- _ASSIGNMENT_: Your output should be the lines below from the one holding "color: #b91c1c ->" through the one holding "align-items: flex-start ->", transcribed exactly, with no pictures.

- _RECORDS SHOWN_:
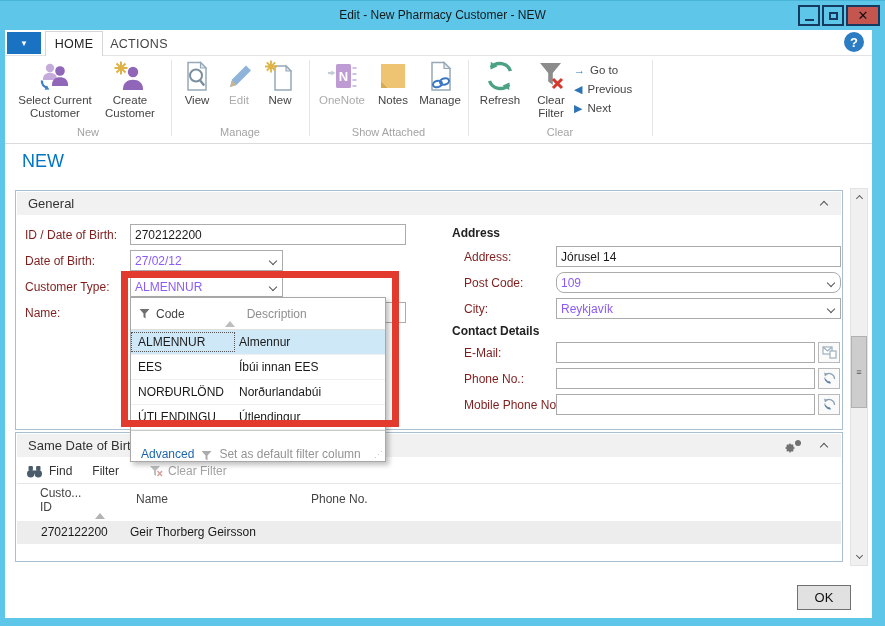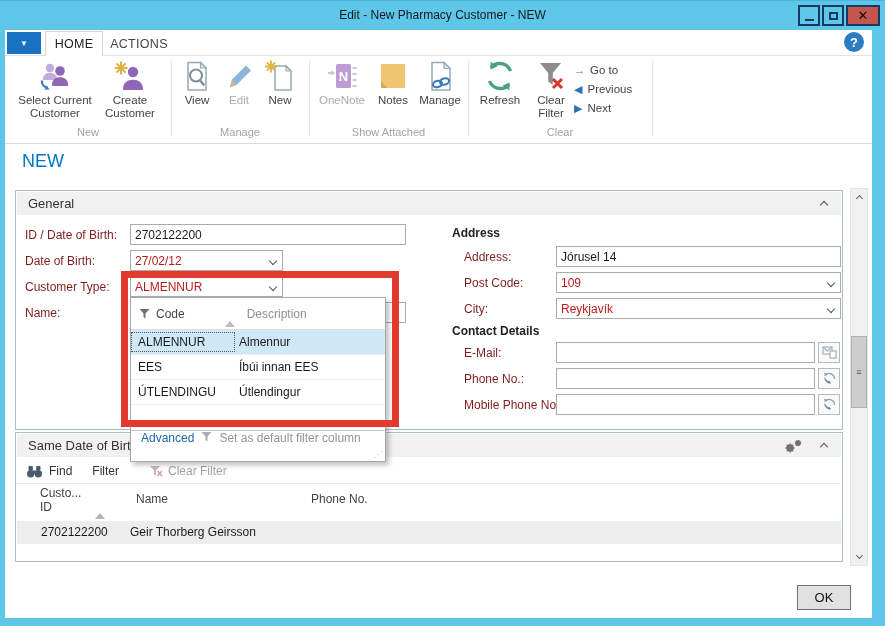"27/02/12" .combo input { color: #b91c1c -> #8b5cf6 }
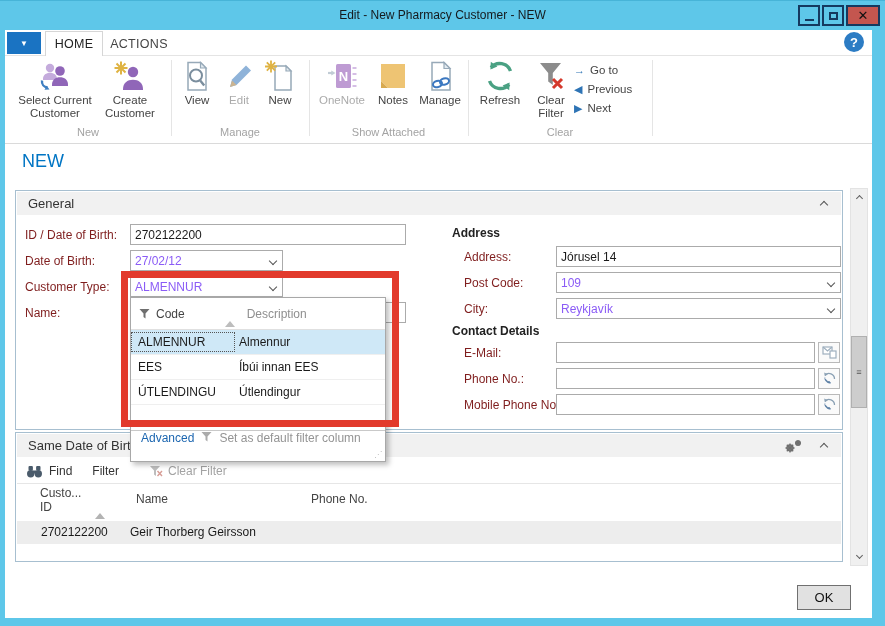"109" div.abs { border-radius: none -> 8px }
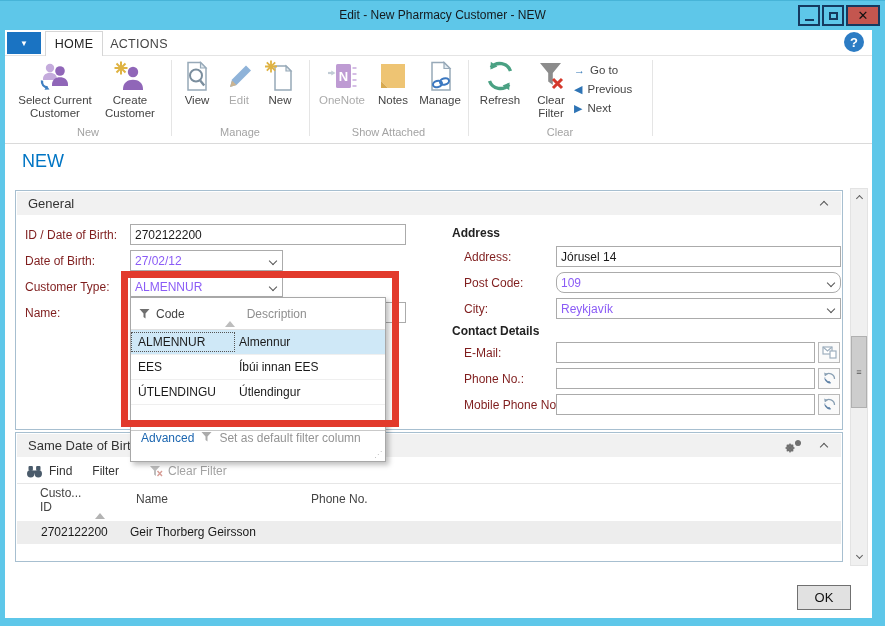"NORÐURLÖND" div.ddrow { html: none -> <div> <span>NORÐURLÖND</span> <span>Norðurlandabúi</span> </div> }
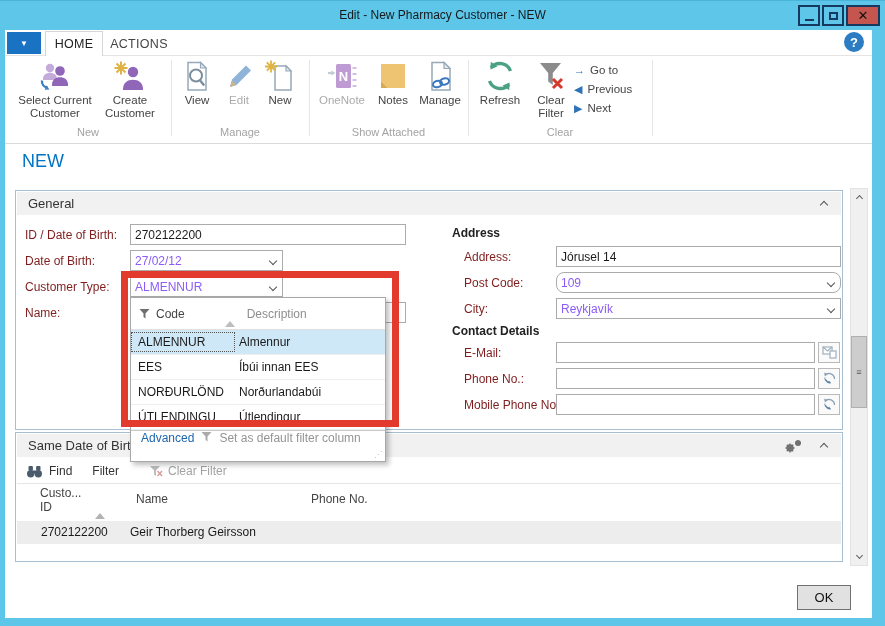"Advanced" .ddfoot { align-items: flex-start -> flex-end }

==

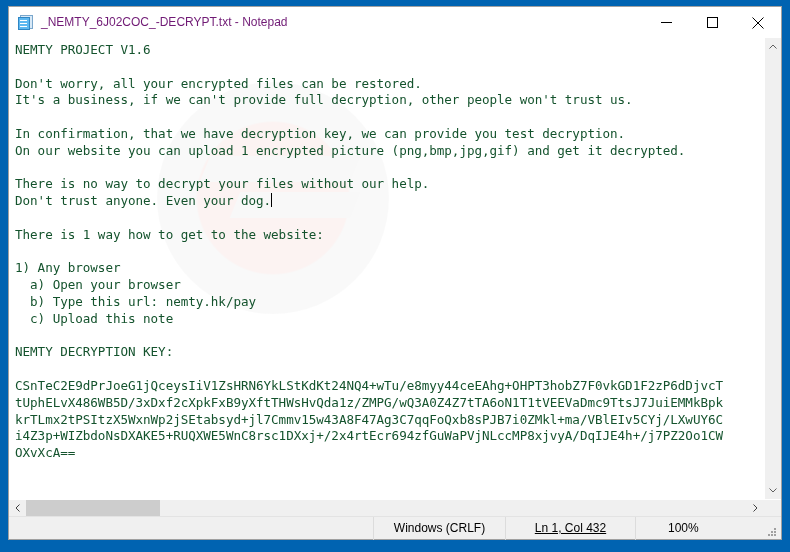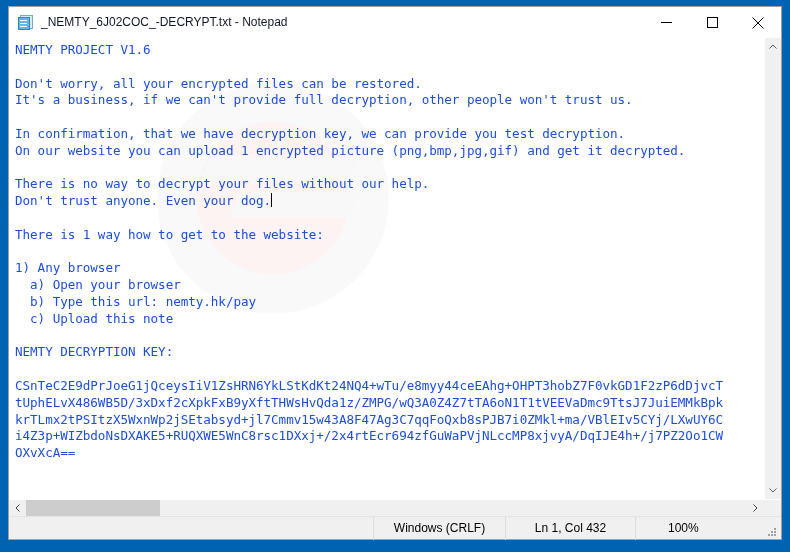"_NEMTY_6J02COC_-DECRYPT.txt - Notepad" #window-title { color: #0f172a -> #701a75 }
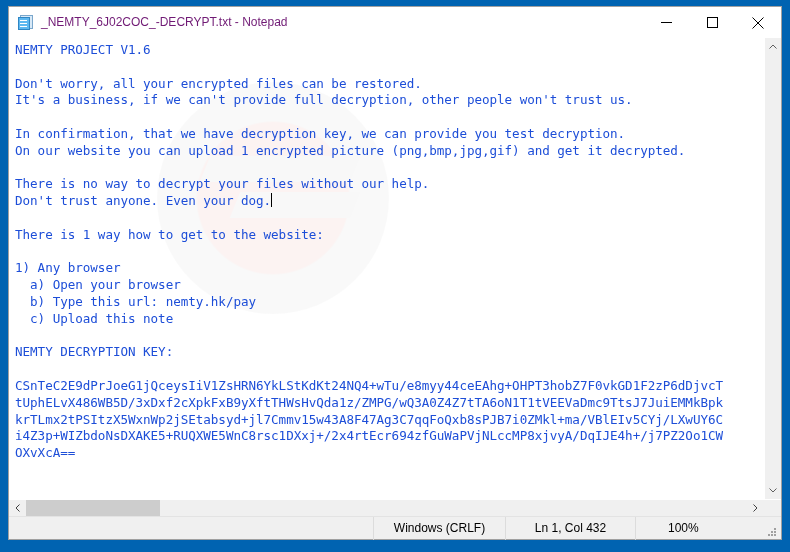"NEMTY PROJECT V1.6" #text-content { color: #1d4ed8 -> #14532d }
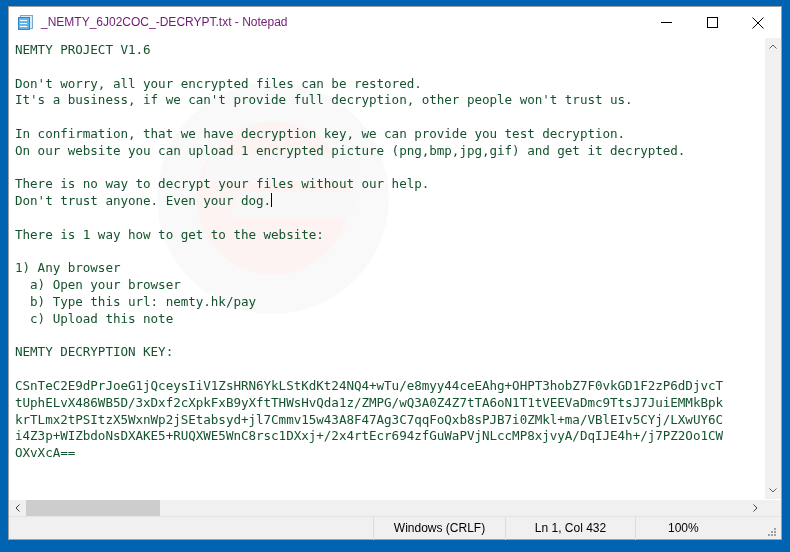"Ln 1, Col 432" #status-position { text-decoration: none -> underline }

---

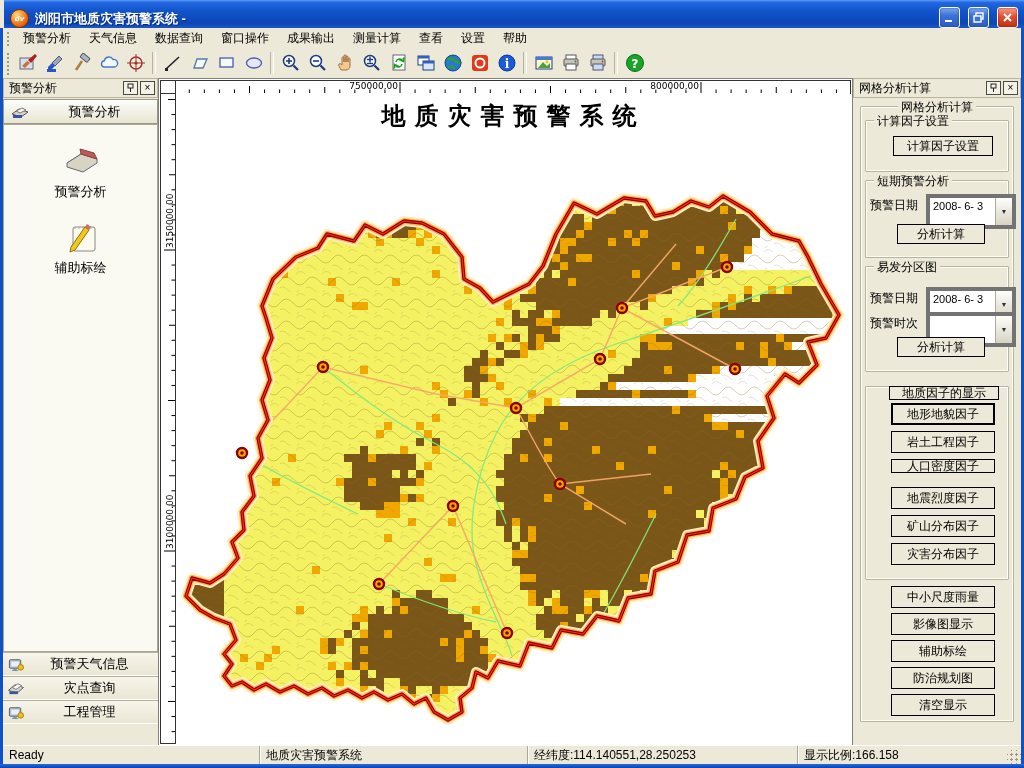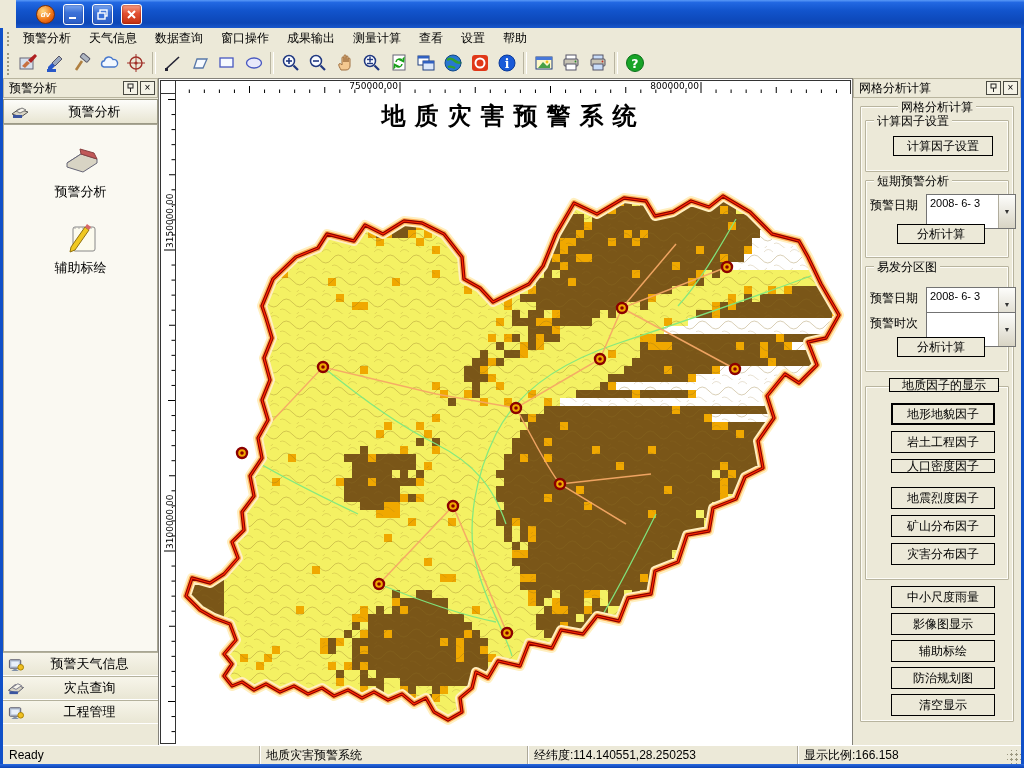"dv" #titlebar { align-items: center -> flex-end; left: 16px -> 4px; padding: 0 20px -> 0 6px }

- _OUTPUT OF THE EXERCISE_:
"27/02/12" .combo input { color: #b91c1c -> #8b5cf6 }
"109" div.abs { border-radius: none -> 8px }
"NORÐURLÖND" div.ddrow { html: none -> <div> <span>NORÐURLÖND</span> <span>Norðurlandabúi</span> </div> }
"Advanced" .ddfoot { align-items: flex-start -> flex-end }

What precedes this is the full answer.